» **Work to be completed**
Transcribe, word for word, the lines below that run from the one containing "0 - Puan - 0 Yorum" through the end of the items, including both ends.
BEGIN Stored data
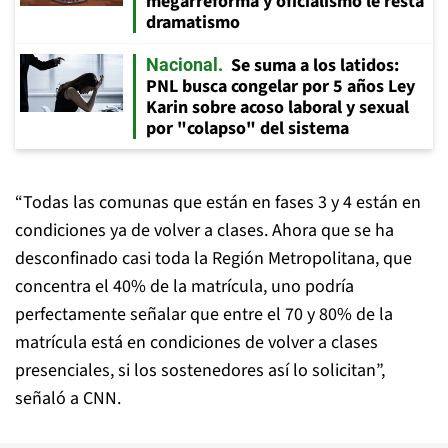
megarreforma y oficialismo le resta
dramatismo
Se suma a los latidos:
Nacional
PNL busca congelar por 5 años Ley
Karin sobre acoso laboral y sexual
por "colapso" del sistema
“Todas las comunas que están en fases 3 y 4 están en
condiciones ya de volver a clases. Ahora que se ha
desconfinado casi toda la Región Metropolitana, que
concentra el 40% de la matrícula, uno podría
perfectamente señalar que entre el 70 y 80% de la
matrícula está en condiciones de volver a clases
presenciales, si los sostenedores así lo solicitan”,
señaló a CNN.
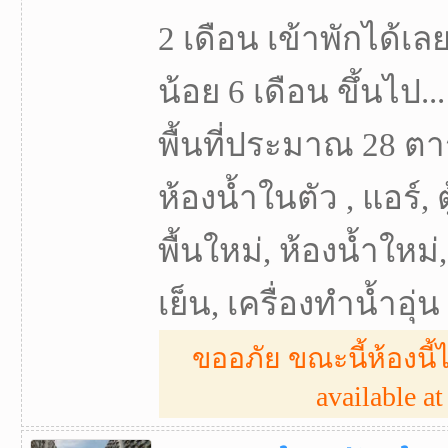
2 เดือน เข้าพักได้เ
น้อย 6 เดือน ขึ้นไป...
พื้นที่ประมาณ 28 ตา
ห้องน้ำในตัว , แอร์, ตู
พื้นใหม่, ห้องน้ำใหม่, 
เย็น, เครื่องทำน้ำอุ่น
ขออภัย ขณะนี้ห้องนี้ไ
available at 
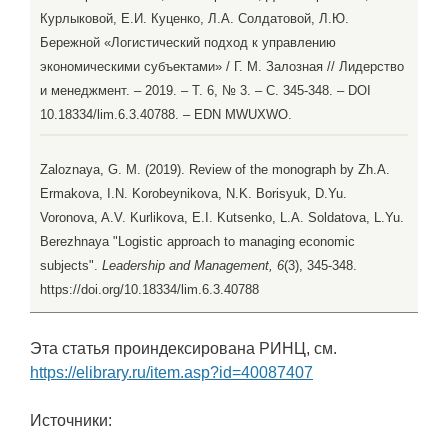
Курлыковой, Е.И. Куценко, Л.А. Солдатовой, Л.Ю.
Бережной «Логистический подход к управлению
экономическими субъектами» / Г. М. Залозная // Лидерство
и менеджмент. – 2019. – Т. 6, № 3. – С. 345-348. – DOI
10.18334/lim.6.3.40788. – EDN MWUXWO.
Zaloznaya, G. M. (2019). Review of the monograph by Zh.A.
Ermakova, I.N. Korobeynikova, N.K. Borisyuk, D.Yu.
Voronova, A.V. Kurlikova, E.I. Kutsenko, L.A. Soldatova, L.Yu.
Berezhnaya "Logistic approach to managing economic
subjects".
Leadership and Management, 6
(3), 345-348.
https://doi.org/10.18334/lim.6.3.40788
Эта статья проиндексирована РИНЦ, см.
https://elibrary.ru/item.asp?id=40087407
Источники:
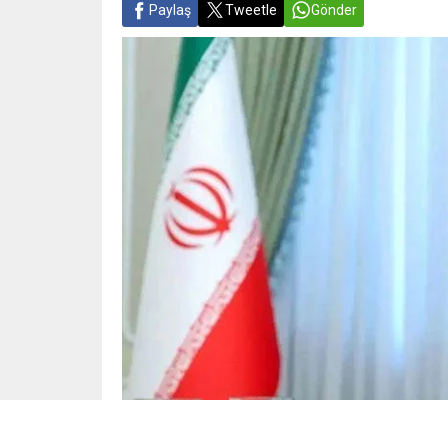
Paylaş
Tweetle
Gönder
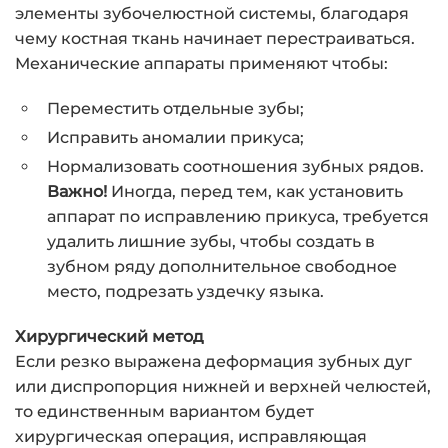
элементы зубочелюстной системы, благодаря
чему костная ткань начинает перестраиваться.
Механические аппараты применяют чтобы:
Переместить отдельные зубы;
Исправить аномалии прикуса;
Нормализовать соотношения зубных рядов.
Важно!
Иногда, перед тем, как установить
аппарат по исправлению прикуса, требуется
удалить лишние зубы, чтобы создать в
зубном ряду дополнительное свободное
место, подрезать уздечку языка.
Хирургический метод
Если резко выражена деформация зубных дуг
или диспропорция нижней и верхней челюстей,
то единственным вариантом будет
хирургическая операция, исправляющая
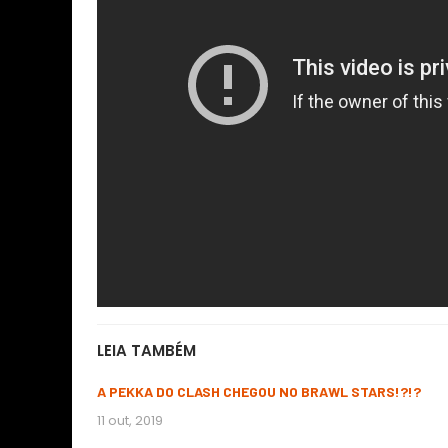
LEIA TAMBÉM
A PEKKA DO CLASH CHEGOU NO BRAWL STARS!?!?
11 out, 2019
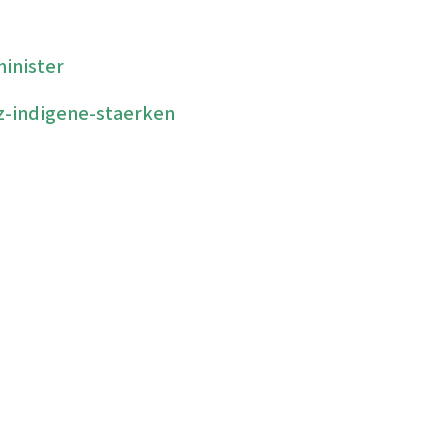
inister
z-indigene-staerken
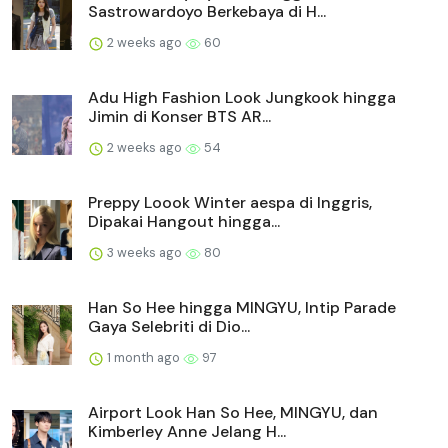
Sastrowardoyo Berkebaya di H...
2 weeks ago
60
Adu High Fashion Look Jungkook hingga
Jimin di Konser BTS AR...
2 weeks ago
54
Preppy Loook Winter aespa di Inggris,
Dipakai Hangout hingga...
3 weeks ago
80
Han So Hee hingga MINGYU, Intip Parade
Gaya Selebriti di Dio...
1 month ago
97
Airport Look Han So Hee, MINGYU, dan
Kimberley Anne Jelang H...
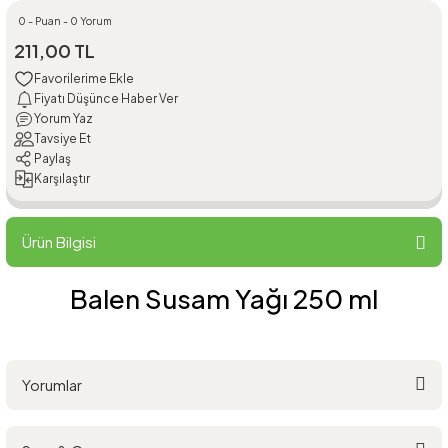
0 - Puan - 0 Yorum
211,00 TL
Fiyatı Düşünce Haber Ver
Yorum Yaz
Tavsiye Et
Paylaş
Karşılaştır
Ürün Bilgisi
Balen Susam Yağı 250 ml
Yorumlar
END Stored data
» **Response area**
0 - Puan - 0 Yorum
211,00 TL
Fiyatı Düşünce Haber Ver
Yorum Yaz
Tavsiye Et
Paylaş
Karşılaştır
Ürün Bilgisi
Balen Susam Yağı 250 ml
Yorumlar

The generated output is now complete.